Do “strip malls and discounters kill the social and the cultural dead” as Umair suggests or do they just bring consumer comforts to everyone, changing our definitions of what’s trash and what’s treasure by making so much available to so many? Don’t Target and Trader Joe’s bring good design and good food to many people, while being tremendously useful to family shoppers? Our consumer culture and markets catering to it are not destroying culture or society.
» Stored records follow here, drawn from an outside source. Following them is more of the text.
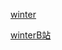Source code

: 

[winter](https://github.com/wintercn/kmp-demo)


[winterB站](https://www.bilibili.com/video/BV11e4y1W7CF/?vd_source=3deef9b973d329d76a21d343f2c586f6)


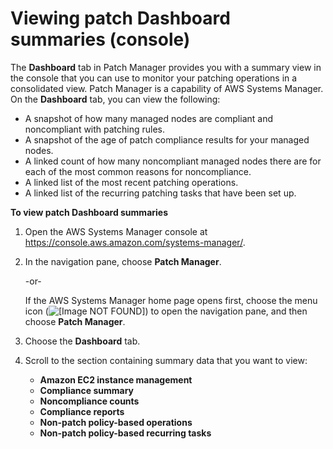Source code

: # Viewing patch Dashboard summaries \(console\)<a name="view-patch-dashboard-summaries"></a>

The **Dashboard** tab in Patch Manager provides you with a summary view in the console that you can use to monitor your patching operations in a consolidated view\. Patch Manager is a capability of AWS Systems Manager\. On the **Dashboard** tab, you can view the following:
+ A snapshot of how many managed nodes are compliant and noncompliant with patching rules\.
+ A snapshot of the age of patch compliance results for your managed nodes\.
+ A linked count of how many noncompliant managed nodes there are for each of the most common reasons for noncompliance\.
+ A linked list of the most recent patching operations\.
+ A linked list of the recurring patching tasks that have been set up\.

**To view patch Dashboard summaries**

1. Open the AWS Systems Manager console at [https://console\.aws\.amazon\.com/systems\-manager/](https://console.aws.amazon.com/systems-manager/)\.

1. In the navigation pane, choose **Patch Manager**\.

   \-or\-

   If the AWS Systems Manager home page opens first, choose the menu icon \(![\[Image NOT FOUND\]](http://docs.aws.amazon.com/systems-manager/latest/userguide/images/menu-icon-small.png)\) to open the navigation pane, and then choose **Patch Manager**\.

1. Choose the **Dashboard** tab\.

1. Scroll to the section containing summary data that you want to view:
   + **Amazon EC2 instance management**
   + **Compliance summary**
   + **Noncompliance counts**
   + **Compliance reports**
   + **Non\-patch policy\-based operations**
   + **Non\-patch policy\-based recurring tasks**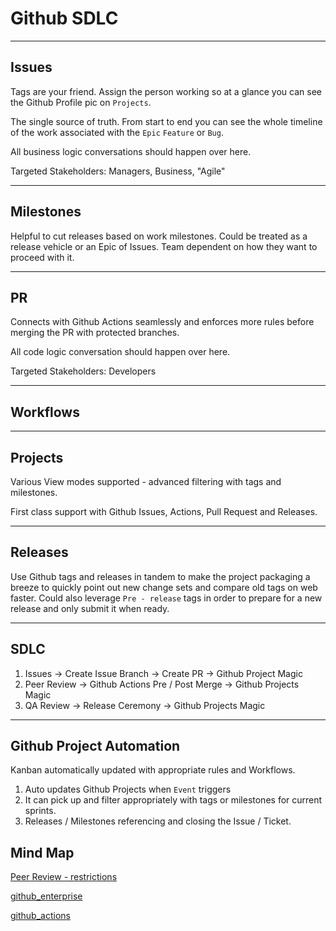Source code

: # Github SDLC

---
## Issues

Tags are your friend. Assign the person working so at a glance you can see the Github Profile pic on `Projects`. 

The single source of truth. From start to end you can see the whole timeline of the work associated with the `Epic` `Feature` or `Bug`. 

All business logic conversations should happen over here.

Targeted Stakeholders: Managers, Business, "Agile"

---


## Milestones

Helpful to cut releases based on work milestones. Could be treated as a release vehicle or an Epic of Issues. Team dependent on how they want to proceed with it.


---


## PR

Connects with Github Actions seamlessly and enforces more rules before merging the PR with protected branches.

All code logic conversation should happen over here.

Targeted Stakeholders: Developers



---


## Workflows



---


## Projects

Various View modes supported - advanced filtering with tags and milestones.

First class support with Github Issues, Actions, Pull Request and  Releases.




---

## Releases

Use Github tags and releases in tandem to make the project packaging a breeze to quickly point out new change sets and compare old tags on web faster.
Could also leverage `Pre - release` tags in order to prepare for a new release and only submit it when ready.


---
## SDLC

1. Issues -> Create Issue Branch -> Create PR -> Github Project Magic
2. Peer Review -> Github Actions Pre / Post Merge -> Github Projects Magic
3. QA Review -> Release Ceremony -> Github Projects Magic

---


## Github Project Automation

Kanban automatically updated with appropriate rules and Workflows.

1. Auto updates Github Projects when `Event` triggers
2. It can pick up and filter appropriately with tags or milestones for current sprints.
3. Releases / Milestones referencing and closing the Issue / Ticket.



## Mind Map

[Peer Review - restrictions](peer_review.md#Restrictions)

[github_enterprise](github_enterprise.md)

[github_actions](github_actions.md)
Umair says “innovation is becoming both the single reason for firms in Europe and the US to exist; and why innovation seems, today, more difficult, confusing, and costly than ever.” Yes, innovation seems today more difficult, confusing, and costly. Perhaps that’s because we’ve achieved all the easy improvements in our hedonic satisfaction. We have clean water, ample food supplies, modern health care, on-demand entertainment, information everywhere, and houses like palaces. We’ve climbed to a point on the utility curve where squeezing out a little bit more is incredibly expensive. When everything seems banal, you need something that shocks or delights or otherwise shakes you out of your jaded consumer rut.
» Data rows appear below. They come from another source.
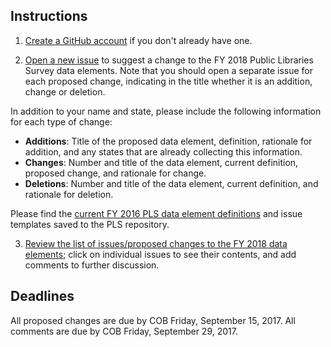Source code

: ## Instructions

1. [Create a GitHub account](https://github.com/join) if you don't already have one.

2. [Open a new issue](https://github.com/IMLS/public-libraries-survey/issues/new) to suggest a change to the FY 2018 Public Libraries Survey data elements. Note that you should open a separate issue for each proposed change, indicating in the title whether it is an addition, change or deletion. 

In addition to your name and state, please include the following information for each type of change:

* **Additions**: Title of the proposed data element, definition, rationale for addition, and any states that are already collecting this information.   
* **Changes**: Number and title of the data element, current definition, proposed change, and rationale for change.
* **Deletions**: Number and title of the data element, current definition, and rationale for deletion.

Please find the [current FY 2016 PLS data element definitions](https://github.com/IMLS/public-libraries-survey/blob/master/FY%202016%20PLS%20Data%20Element%20Definitions.pdf) and issue templates saved to the PLS repository. 

3. [Review the  list of issues/proposed changes to the FY 2018 data elements](https://github.com/IMLS/public-libraries-survey/issues); click on individual issues to see their contents, and add comments to further discussion.  

## Deadlines
All proposed changes are due by COB Friday, September 15, 2017. All comments are due by COB Friday, September 29, 2017.

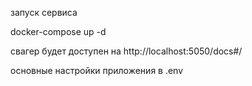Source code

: запуск сервиса 

docker-compose up -d  

свагер будет доступен на http://localhost:5050/docs#/

основные настройки приложения в .env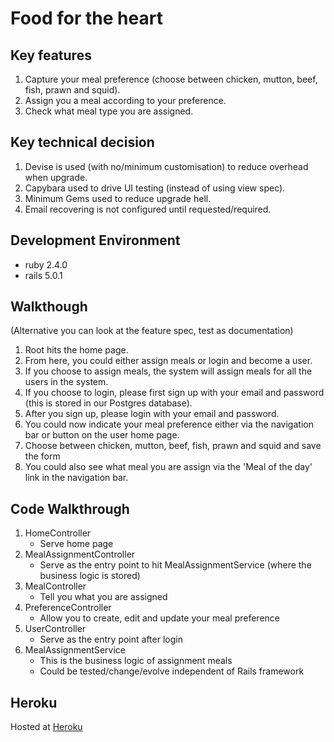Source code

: # Food for the heart

## Key features

1. Capture your meal preference (choose between chicken, mutton, beef, fish, prawn and squid).
2. Assign you a meal according to your preference.
3. Check what meal type you are assigned.

## Key technical decision

1. Devise is used (with no/minimum customisation) to reduce overhead when upgrade.
2. Capybara used to drive UI testing (instead of using view spec).
3. Minimum Gems used to reduce upgrade hell.
4. Email recovering is not configured until requested/required.

## Development Environment

- ruby 2.4.0
- rails 5.0.1

## Walkthough
(Alternative you can look at the feature spec, test as documentation)

1. Root hits the home page.
2. From here, you could either assign meals or login and become a user.
3. If you choose to assign meals, the system will assign meals for all the users in the system.
4. If you choose to login, please first sign up with your email and password (this is stored in our Postgres database).
5. After you sign up, please login with your email and password.
6. You could now indicate your meal preference either via the navigation bar or button on the user home page.
7. Choose between chicken, mutton, beef, fish, prawn and squid and save the form
8. You could also see what meal you are assign via the 'Meal of the day' link in the navigation bar.


## Code Walkthrough

1. HomeController
    - Serve home page
2. MealAssignmentController
    - Serve as the entry point to hit MealAssignmentService (where the business logic is stored)
3. MealController
    - Tell you what you are assigned
4. PreferenceController
    - Allow you to create, edit and update your meal preference
5. UserController
    - Serve as the entry point after login
6. MealAssignmentService
    - This is the business logic of assignment meals
    - Could be tested/change/evolve independent of Rails framework
    
## Heroku

Hosted at [Heroku](https://food-for-the-heart.herokuapp.com/)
I wrote about the economics of entrepreneurialism yesterday, and in so doing, I explored the idea that the next wave of innovation in Web technology might come from addressing social problems rather than focusing on making us, the most fortunate among the world’s fortunate, ever more satisfied. For example, might Web technology help seniors maintain cognitive function and social support, two of the most important determinants of functioning in old age? Could online health advisors provide a substitute for in-person examination to people living in remote areas? Might the Web be used to communicate important public safety announcements if bird flu becomes epidemic? The fact that what our markets provide us seems increasingly banal doesn’t mean that the markets have failed, but that they have succeeded. How can we leverage the great power of markets to solve the problems of people who need culture much less than they need more basic support for a healthy and happy life?

2 Comments

  1. Posted March 15, 2006 at 7:22 pm | Permalink

    Anne

    I think it is because we tend to ask how can we be more productive.
    Some human activities are not productive of themselves (like reading, taking a walk, watching the river flow, learning how to breathe, yoga). They do tend to improve our ‘quality’ of life though.
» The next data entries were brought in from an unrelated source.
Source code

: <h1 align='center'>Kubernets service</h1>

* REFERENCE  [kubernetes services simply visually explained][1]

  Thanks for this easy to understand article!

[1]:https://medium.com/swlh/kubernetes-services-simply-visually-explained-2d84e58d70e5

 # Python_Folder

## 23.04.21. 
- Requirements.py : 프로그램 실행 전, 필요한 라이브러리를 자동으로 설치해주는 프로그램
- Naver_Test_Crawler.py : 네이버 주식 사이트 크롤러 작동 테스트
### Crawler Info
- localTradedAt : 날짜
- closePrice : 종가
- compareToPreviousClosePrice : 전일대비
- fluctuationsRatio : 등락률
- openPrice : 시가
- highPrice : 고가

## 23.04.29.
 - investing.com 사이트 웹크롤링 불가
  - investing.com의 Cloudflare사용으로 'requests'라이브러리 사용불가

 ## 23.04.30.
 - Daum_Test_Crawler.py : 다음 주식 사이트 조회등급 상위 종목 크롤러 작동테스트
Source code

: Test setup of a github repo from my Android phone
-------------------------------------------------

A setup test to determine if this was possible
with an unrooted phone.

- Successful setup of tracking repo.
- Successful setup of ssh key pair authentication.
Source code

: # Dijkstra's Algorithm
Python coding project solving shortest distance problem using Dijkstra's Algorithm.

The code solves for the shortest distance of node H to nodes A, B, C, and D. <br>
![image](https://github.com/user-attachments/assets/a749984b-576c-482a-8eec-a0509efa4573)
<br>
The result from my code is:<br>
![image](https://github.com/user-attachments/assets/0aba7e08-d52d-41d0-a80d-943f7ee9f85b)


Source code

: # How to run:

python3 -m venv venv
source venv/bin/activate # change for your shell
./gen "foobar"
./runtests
    When I thought of these different approaches, it made me look at the way I should offer my concierges services in a different light.

    Serge
    Biz Site:
    http://www.njconcierges.com
    Blog:
    http://sergetheconcierge.typepad.com

  2. Posted March 15, 2006 at 8:54 pm | Permalink

    i recently got into a similar debate with a friend of mine, who (even though she has not read any) decried all blogs, and actually equated them with a general moral decline, and falling of the values of “patience and perseverance” for “real” writing, and “real” relationships. (yes, i took her out–she’s not normally that preachy, though). my main argument with her, and with all that “blog” rhetoric, is that the blog is merely a medium. it’s the context that matters (or market, to use your term). of course, in the contexts you mention, blogs can make a difference–or networking technologies can. i have actually worked with some grass roots organizations in africa on how to harness the internet for change. i get the typical “how can the internet change anything if they don;t have food and water?” argument. valid, but, well–despite what you might believe, africa is very networked in certain contexts. i.e. the NGOS and other orgs all have access, and can share resources, information, post downloadable materials for community-based field work. (posters, worksheets, literacy materials).

    when ever people decry “blogs” or “television” I say, it’s a bit like moaning about the printing press.